(Problem to solve) Each record must be written out again exactly. Skip any picture it contains.

(Extracted information)
---------------
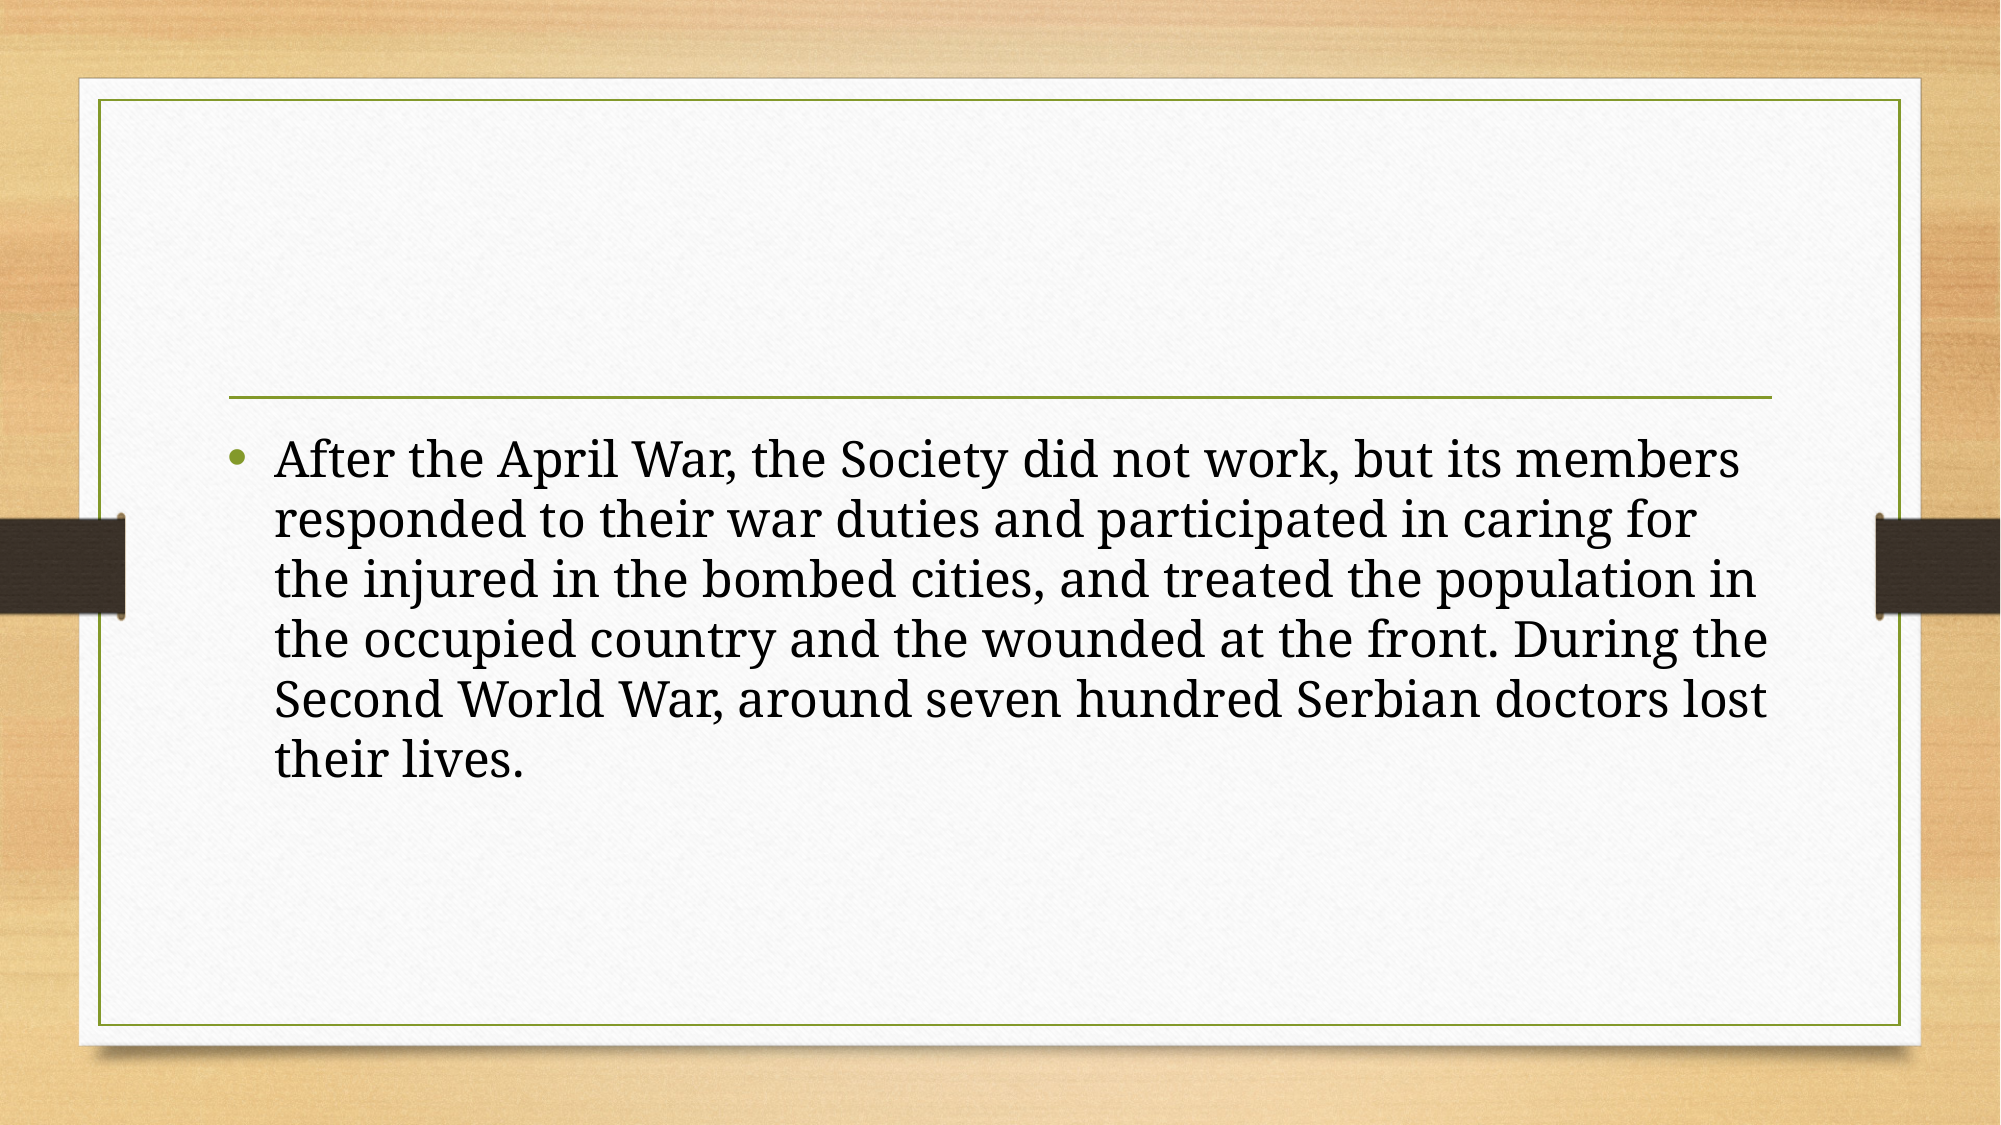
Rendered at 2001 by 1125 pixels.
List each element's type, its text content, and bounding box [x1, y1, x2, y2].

list After the April War, the Society did not work, but its members responded to their war duties and participated in caring for the injured in the bombed cities, and treated the population in the occupied country and the wounded at the front. During the Second World War, around seven hundred Serbian doctors lost their lives. [212, 419, 1788, 964]
picture [0, 0, 2001, 1125]
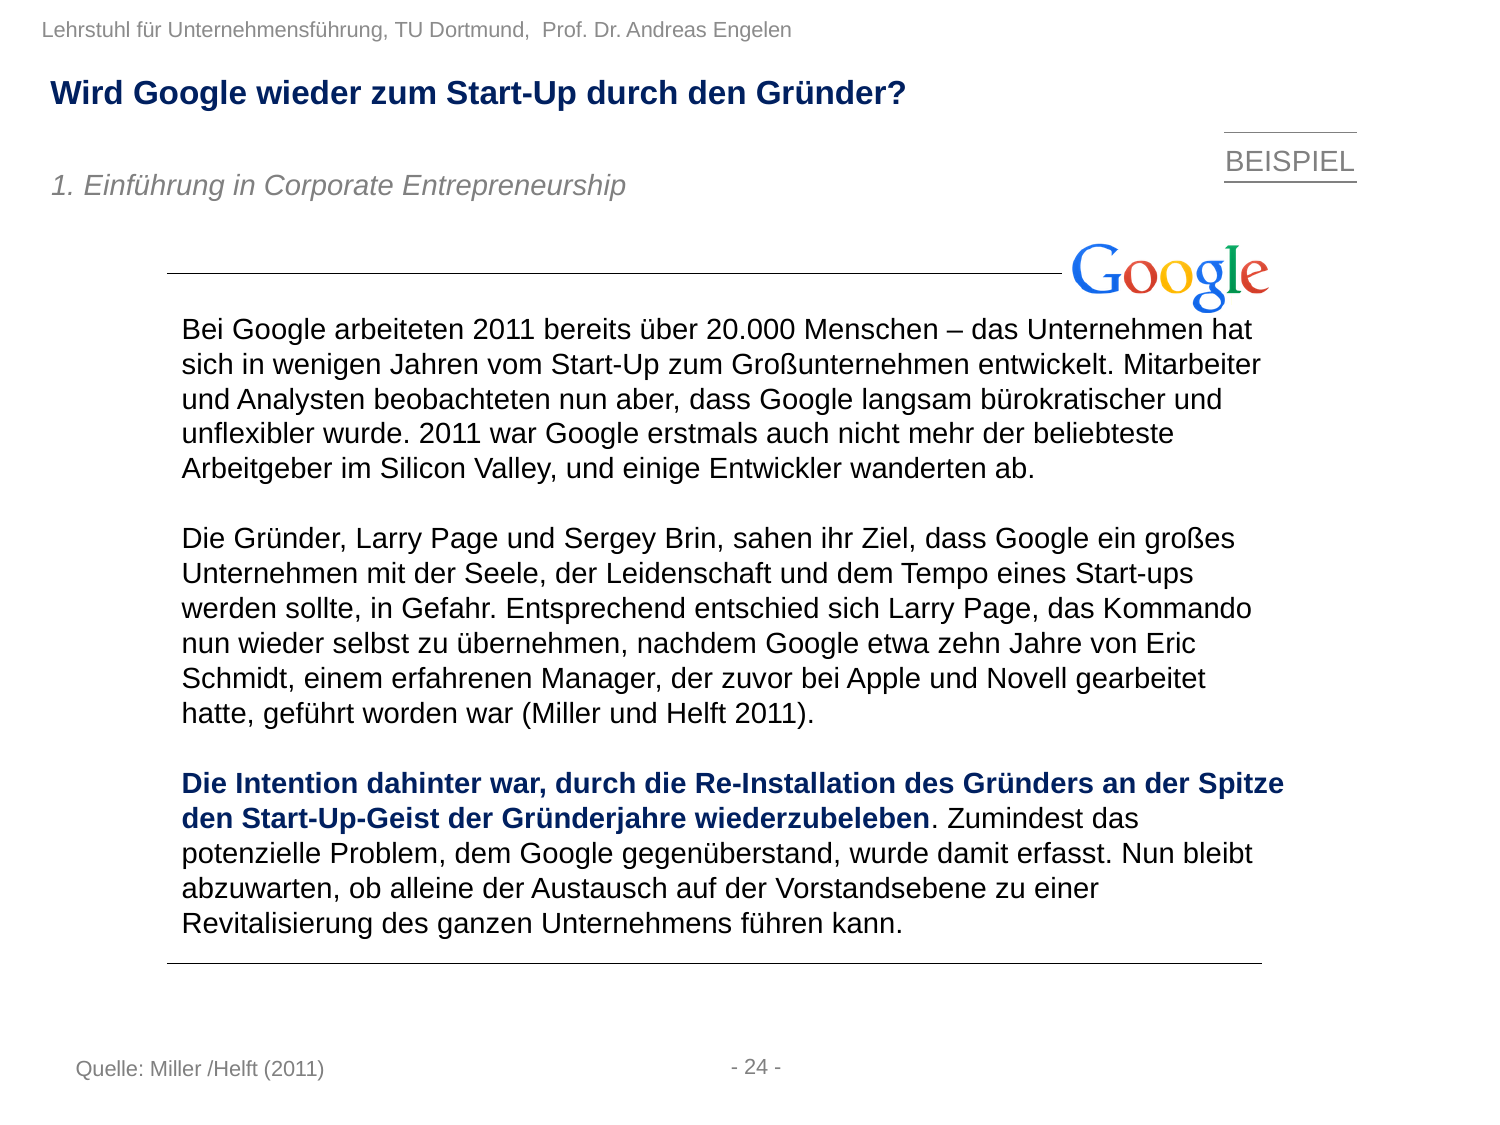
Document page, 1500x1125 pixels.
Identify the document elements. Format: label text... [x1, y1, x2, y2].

text_box Bei Google arbeiteten 2011 bereits über 20.000 Menschen – das Unternehmen hat sich in wenigen Jahren vom Start-Up zum Großunternehmen entwickelt. Mitarbeiter und Analysten beobachteten nun aber, dass Google langsam bürokratischer und unflexibler wurde. 2011 war Google erstmals auch nicht mehr der beliebteste Arbeitgeber im Silicon Valley, und einige Entwickler wanderten ab. Die Gründer, Larry Page und Sergey Brin, sahen ihr Ziel, dass Google ein großes Unternehmen mit der Seele, der Leidenschaft und dem Tempo eines Start-ups werden sollte, in Gefahr. Entsprechend entschied sich Larry Page, das Kommando nun wieder selbst zu übernehmen, nachdem Google etwa zehn Jahre von Eric Schmidt, einem erfahrenen Manager, der zuvor bei Apple und Novell gearbeitet hatte, geführt worden war (Miller und Helft 2011). Die Intention dahinter war, durch die Re-Installation des Gründers an der Spitze den Start-Up-Geist der Gründerjahre wiederzubeleben. Zumindest das potenzielle Problem, dem Google gegenüberstand, wurde damit erfasst. Nun bleibt abzuwarten, ob alleine der Austausch auf der Vorstandsebene zu einer Revitalisierung des ganzen Unternehmens führen kann. [166, 302, 1301, 947]
text_box - 24 - [599, 1045, 913, 1087]
text_box BEISPIEL [1210, 134, 1371, 185]
text_box 1. Einführung in Corporate Entrepreneurship [36, 159, 643, 209]
picture [1061, 239, 1272, 316]
text_box Wird Google wieder zum Start-Up durch den Gründer? [35, 63, 1403, 119]
text_box Quelle: Miller /Helft (2011) [60, 1046, 341, 1088]
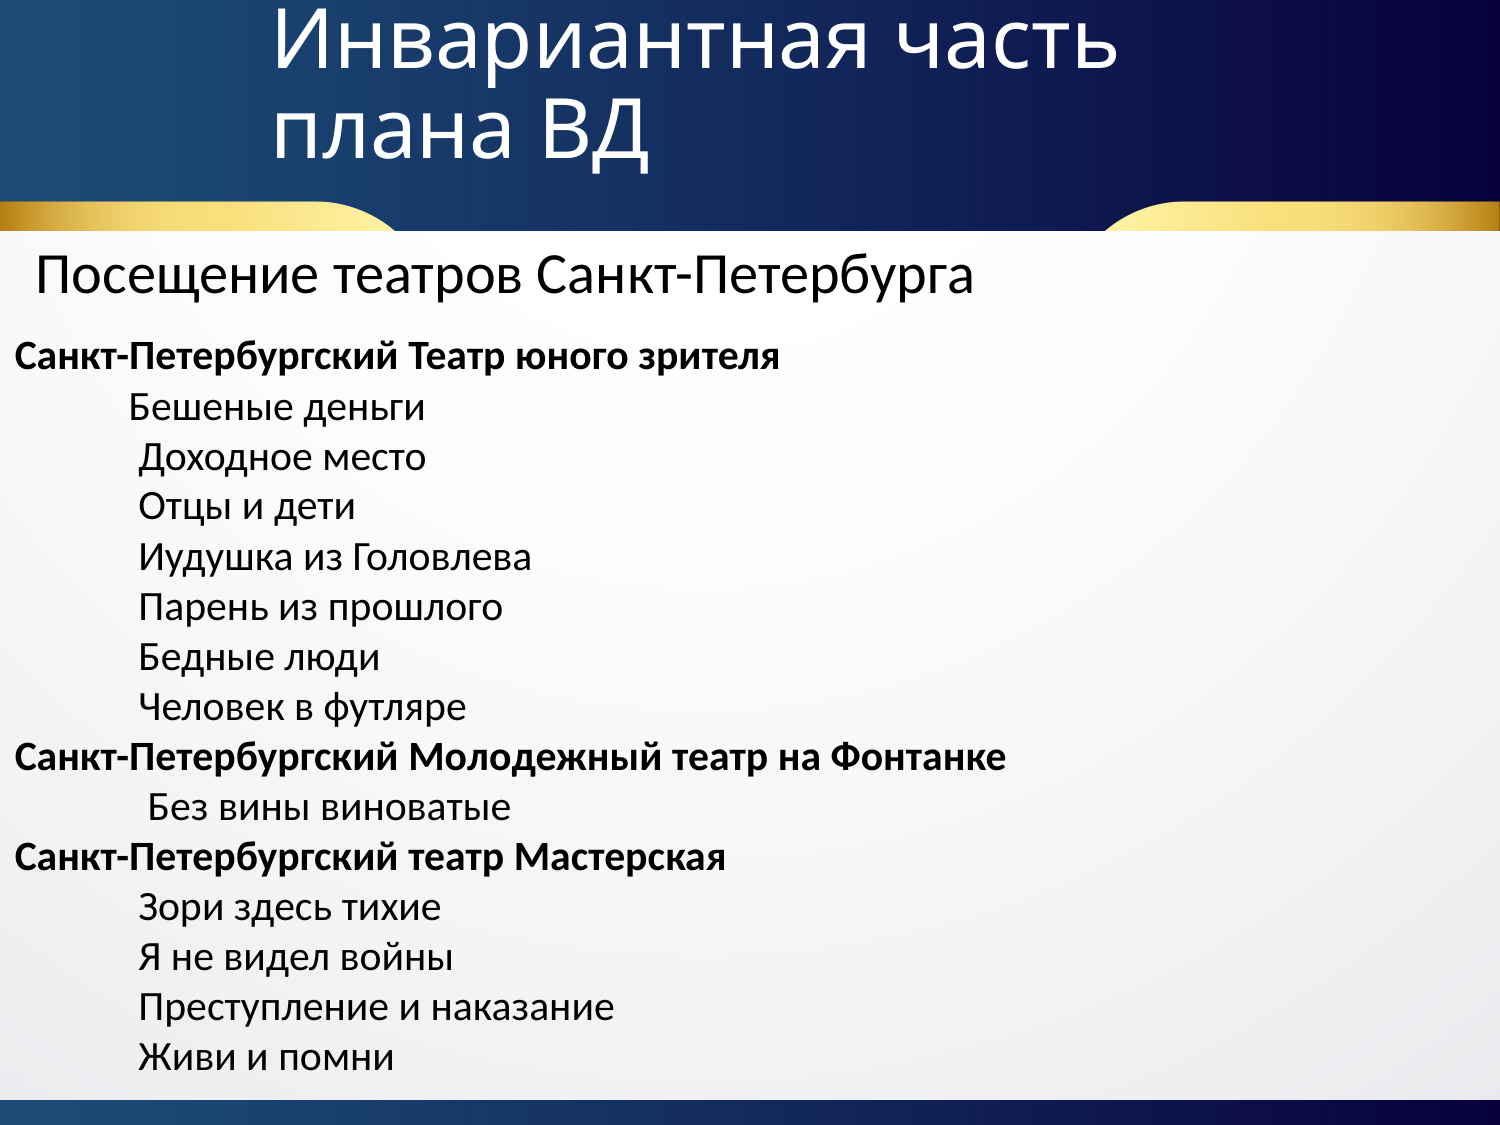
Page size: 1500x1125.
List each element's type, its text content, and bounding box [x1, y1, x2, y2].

text_box Санкт-Петербургский Театр юного зрителя Бешеные деньги Доходное место Отцы и дети Иудушка из Головлева Парень из прошлого Бедные люди Человек в футляре Санкт-Петербургский Молодежный театр на Фонтанке Без вины виноватые Санкт-Петербургский театр Мастерская Зори здесь тихие Я не видел войны Преступление и наказание Живи и помни [0, 320, 1482, 1086]
list Посещение театров Санкт-Петербурга [20, 235, 1397, 320]
title Инвариантная часть плана ВД [255, 0, 1344, 196]
picture [0, 0, 1500, 1125]
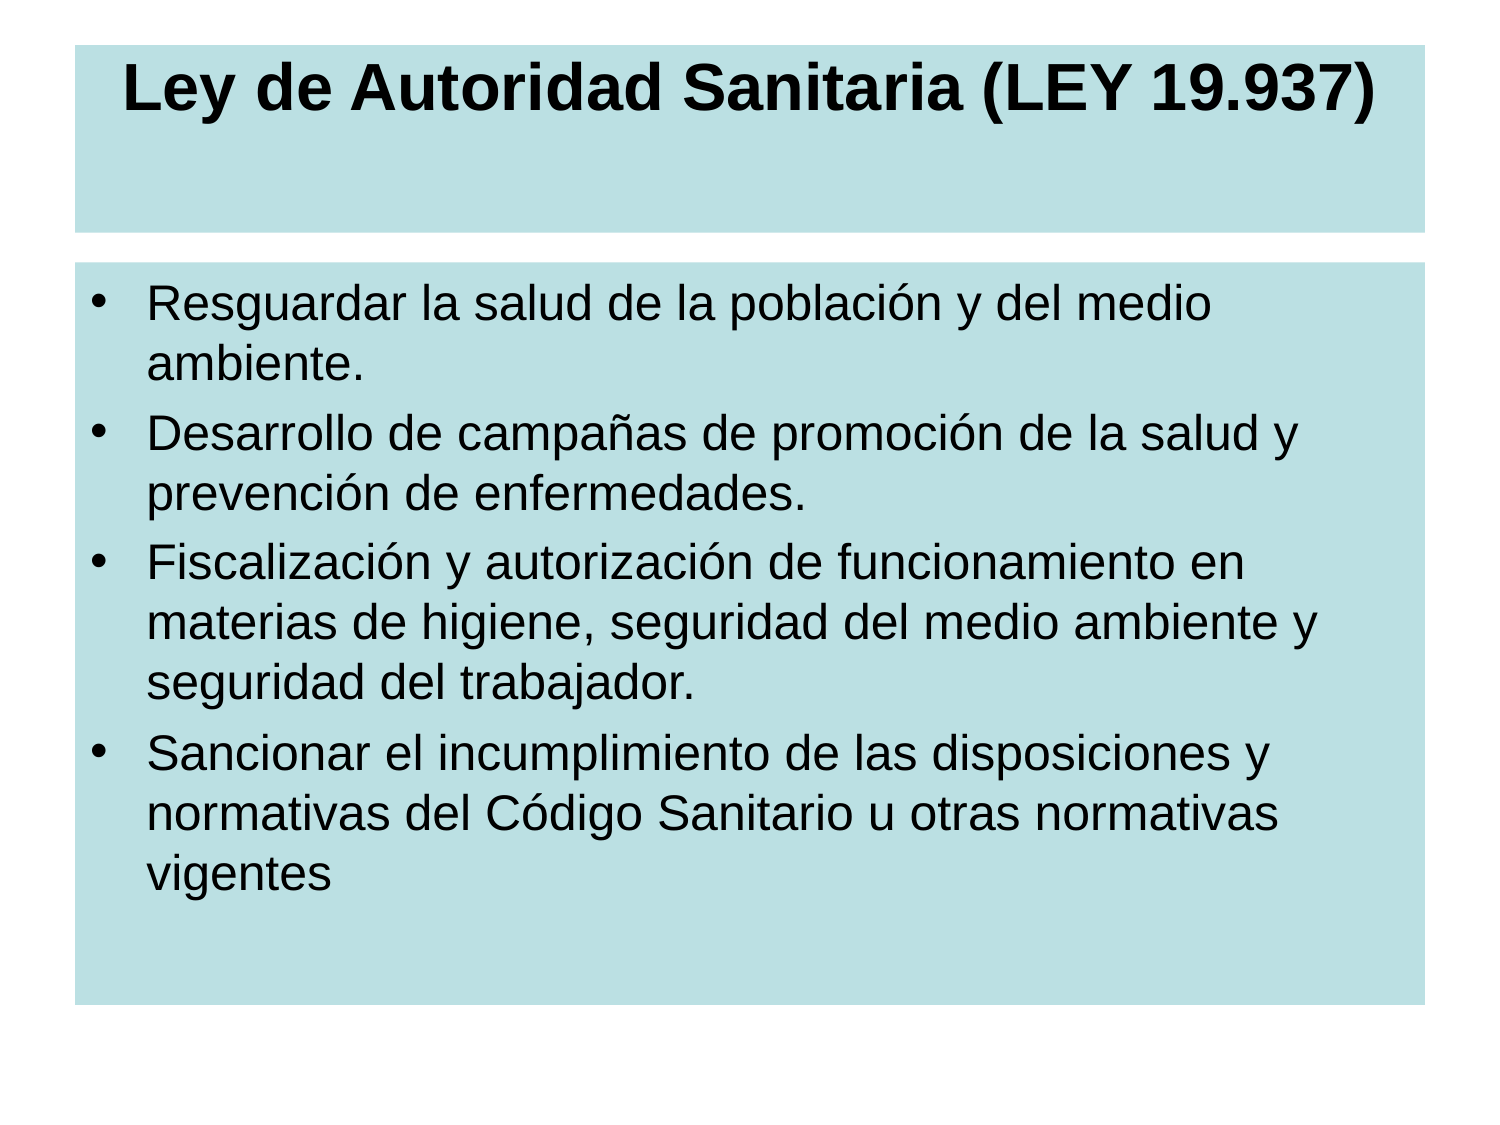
---------------
(Written answer)
Rendered at 2001 by 1125 pixels.
List each element's type, its text content, and bounding box [x1, y1, x2, y2].

list After the April War, the Society did not work, but its members responded to their war duties and participated in caring for the injured in the bombed cities, and treated the population in the occupied country and the wounded at the front. During the Second World War, around seven hundred Serbian doctors lost their lives. [212, 419, 1788, 964]
picture [0, 0, 2001, 1125]
Document page, 1500x1125 pixels.
Identify the document elements. Format: label text... [x1, y1, x2, y2].

text_box Bei Google arbeiteten 2011 bereits über 20.000 Menschen – das Unternehmen hat sich in wenigen Jahren vom Start-Up zum Großunternehmen entwickelt. Mitarbeiter und Analysten beobachteten nun aber, dass Google langsam bürokratischer und unflexibler wurde. 2011 war Google erstmals auch nicht mehr der beliebteste Arbeitgeber im Silicon Valley, und einige Entwickler wanderten ab. Die Gründer, Larry Page und Sergey Brin, sahen ihr Ziel, dass Google ein großes Unternehmen mit der Seele, der Leidenschaft und dem Tempo eines Start-ups werden sollte, in Gefahr. Entsprechend entschied sich Larry Page, das Kommando nun wieder selbst zu übernehmen, nachdem Google etwa zehn Jahre von Eric Schmidt, einem erfahrenen Manager, der zuvor bei Apple und Novell gearbeitet hatte, geführt worden war (Miller und Helft 2011). Die Intention dahinter war, durch die Re-Installation des Gründers an der Spitze den Start-Up-Geist der Gründerjahre wiederzubeleben. Zumindest das potenzielle Problem, dem Google gegenüberstand, wurde damit erfasst. Nun bleibt abzuwarten, ob alleine der Austausch auf der Vorstandsebene zu einer Revitalisierung des ganzen Unternehmens führen kann. [166, 302, 1301, 947]
text_box - 24 - [599, 1045, 913, 1087]
text_box BEISPIEL [1210, 134, 1371, 185]
text_box 1. Einführung in Corporate Entrepreneurship [36, 159, 643, 209]
picture [1061, 239, 1272, 316]
text_box Wird Google wieder zum Start-Up durch den Gründer? [35, 63, 1403, 119]
text_box Quelle: Miller /Helft (2011) [60, 1046, 341, 1088]
Page size: 1500x1125.
List each element's type, its text content, and bounding box [x1, y1, x2, y2].

text_box Санкт-Петербургский Театр юного зрителя Бешеные деньги Доходное место Отцы и дети Иудушка из Головлева Парень из прошлого Бедные люди Человек в футляре Санкт-Петербургский Молодежный театр на Фонтанке Без вины виноватые Санкт-Петербургский театр Мастерская Зори здесь тихие Я не видел войны Преступление и наказание Живи и помни [0, 320, 1482, 1086]
list Посещение театров Санкт-Петербурга [20, 235, 1397, 320]
title Инвариантная часть плана ВД [255, 0, 1344, 196]
picture [0, 0, 1500, 1125]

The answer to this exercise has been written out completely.